UPDATE: Here's Randy Kennedy's report in the NYT.

Monday, October 25, 2010

Fisk Fund (UPDATED 2X)

The chess match between the judge in the Fisk case and the Tennessee Attorney General continues. The AG has now submitted a new proposal that "clearly would most closely approximate Ms. O'Keeffe's intent," namely the establishment of a fund that has already "received commitments" that would ensure a permanent endowment "sufficient to generate the proceeds needed to pay the costs of keeping the Collection full-time at Fisk." The brief from which those quotes are taken is here. A second, related brief (opposing the revised Crystal Bridges deal) is here. AP story here.

I've long given up trying to predict how Judge Lyle will rule in this case, but I doubt this latest plan will fly with her.
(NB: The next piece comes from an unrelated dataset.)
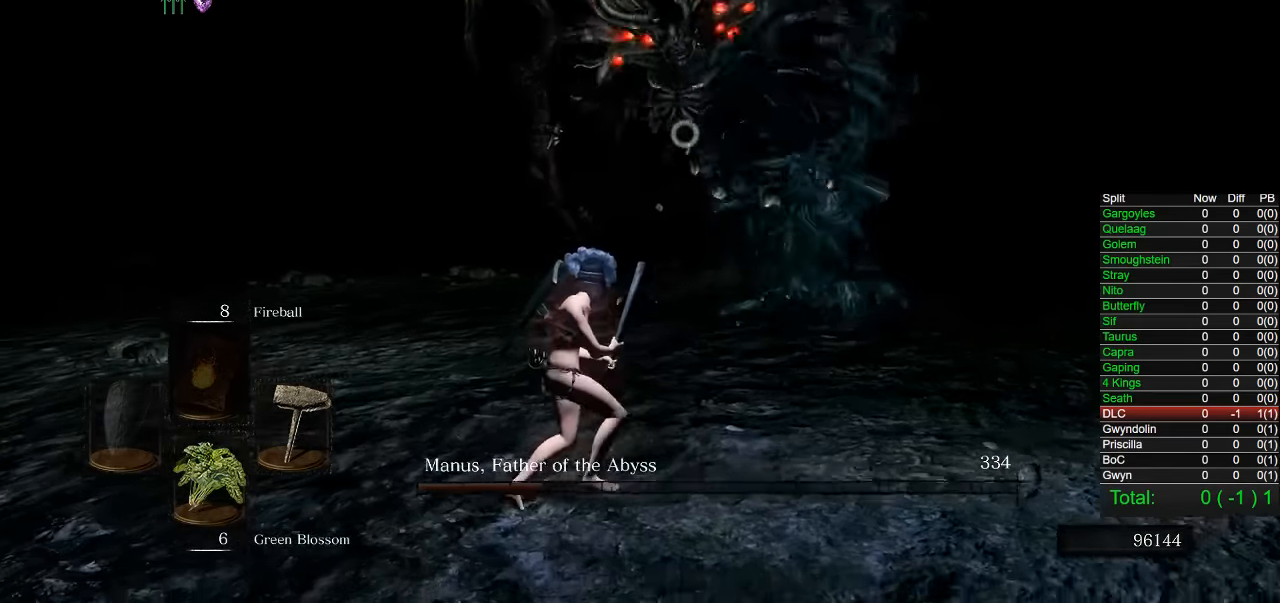
{"buttons": [], "left_stick": "down-left", "button_events": []}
In her ruling rejecting the AG's last plan (for a relocation of the Collection to the Frist Center until Fisk's financial situation had improved), she said: "It would not be in keeping ... with the donor's intent to keep the Collection in Nashville at the cost of sacrificing the existence of Fisk University" (my emphasis). The new proposal relieves Fisk of the approximately $130,000 a year that it takes to maintain the Collection, but it does nothing to help with Fisk's larger financial problems. (She found that it was "on the brink of closing.") I suspect it will be rejected.

UPDATE: Fisk issues a statement opposing the plan, on the grounds I mentioned in the main post: it "does not address Fisk's fundamental financial challenge which is that without a large infusion of cash Fisk cannot continue to operate." It's "another scheme which fails to address Fisk’s survival," and "the Court has already ruled that any proposal must address Fisk University’s overall financial health." They even quote the line I emphasized above ("It would not be in keeping ...").
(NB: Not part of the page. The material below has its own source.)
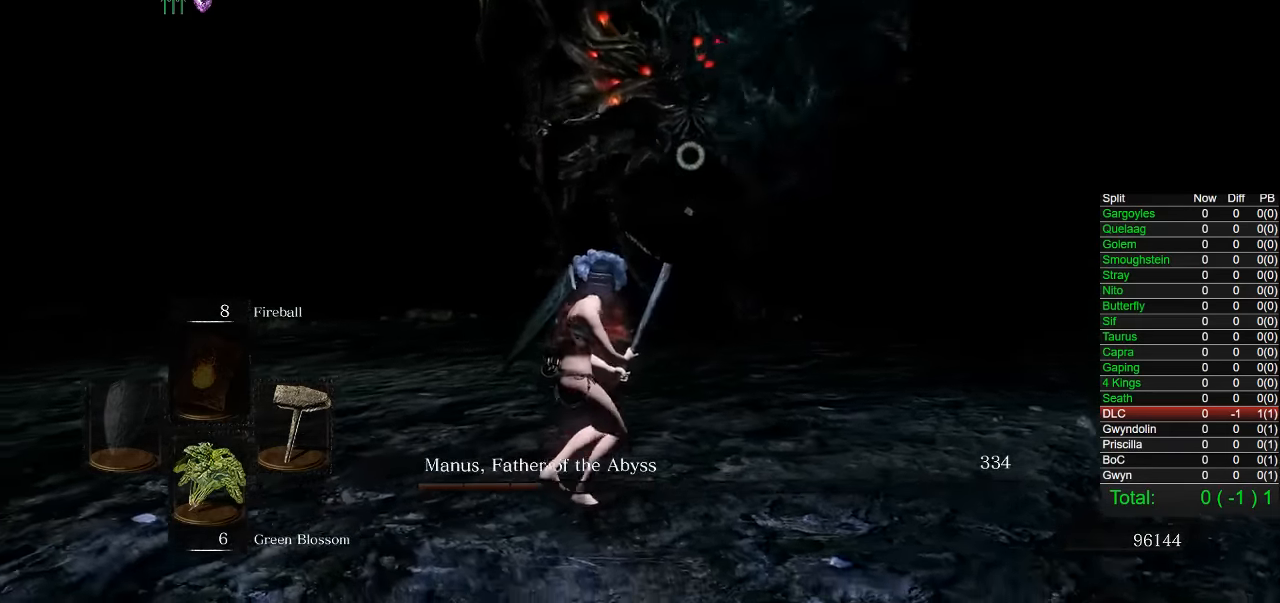
{"buttons": [], "left_stick": "down", "button_events": []}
UPDATE 2: The NYT's Robin Pogrebin has a brief story on the development here.

"The case is done. I can't do it anymore."

Big news over the weekend that Joe Simon is dropping his lawsuit against the Warhol Foundation. Jason Edward Kaufman has all the details. Background here.

Thursday, October 21, 2010

"We actually had to read the judge's decree and agree to the project constraints"

The Wall Street Journal had an interesting piece today on the design of the new Barnes building, and the architects' efforts to ensure that "the Philadelphia gallery would replicate the Merion layout, and that Barnes's distinctive ensembles, which juxtapose Old Masters with Impressionists, and African masks, Pennsylvania Dutch furniture, ceramics, hardware and other objects with paintings, would remain unchanged."

Remember: for all the moaning and groaning about the move, there is no way for us to predict exactly how adversely the experience of the Barnes’s art will be affected by its new home.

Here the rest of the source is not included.